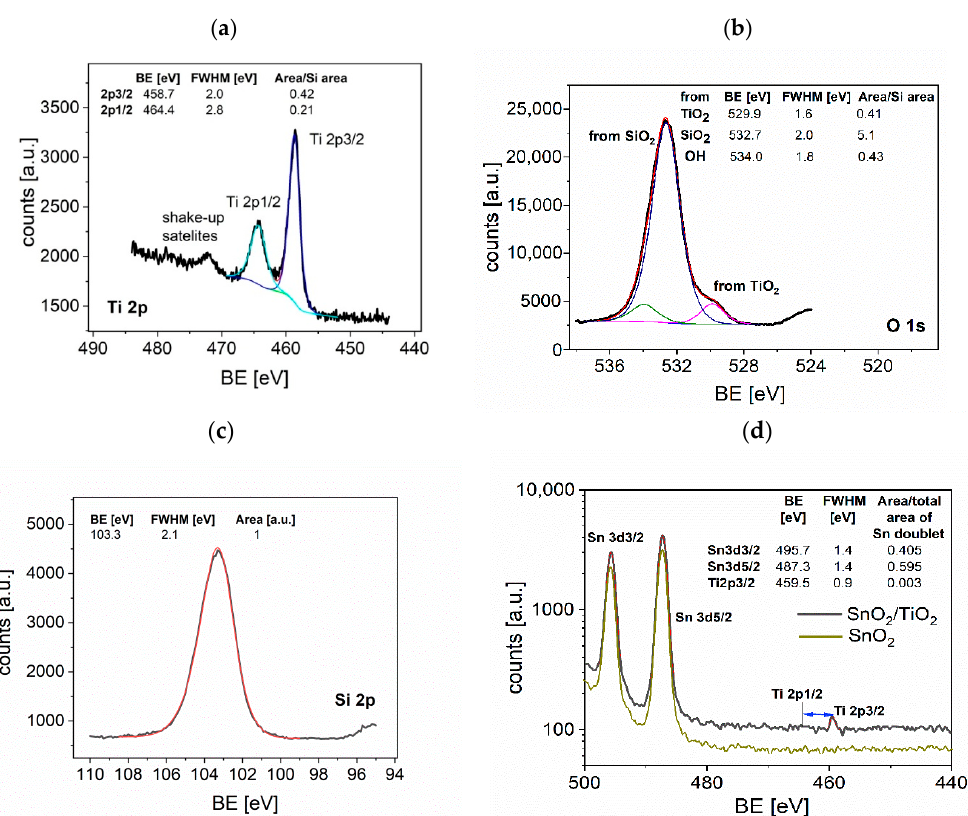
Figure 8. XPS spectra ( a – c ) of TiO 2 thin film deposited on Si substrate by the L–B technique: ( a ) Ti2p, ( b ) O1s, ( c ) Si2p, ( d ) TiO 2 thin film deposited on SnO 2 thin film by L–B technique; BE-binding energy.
...
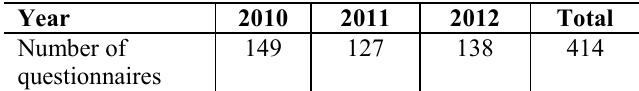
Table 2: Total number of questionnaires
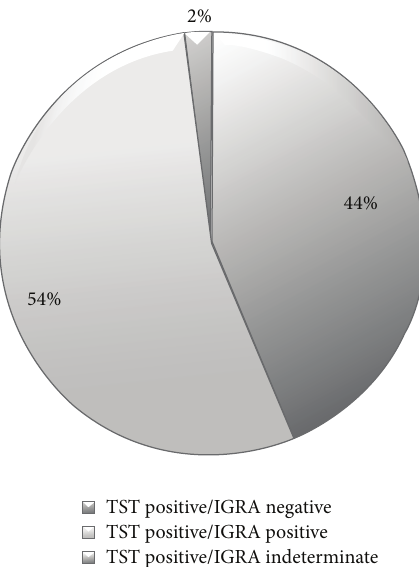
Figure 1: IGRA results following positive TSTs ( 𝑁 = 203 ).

WHAT THE EXERCISE ASKS:
Every line above that contains the word "Figure" should be reported.

EXERCISE RESULT:
Figure 8. XPS spectra ( a – c ) of TiO 2 thin film deposited on Si substrate by the L–B technique: ( a ) Ti2p, ( b ) O1s, ( c ) Si2p, ( d ) TiO 2 thin film deposited on SnO 2 thin film by L–B technique; BE-binding energy.
Figure 1: IGRA results following positive TSTs ( 𝑁 = 203 ).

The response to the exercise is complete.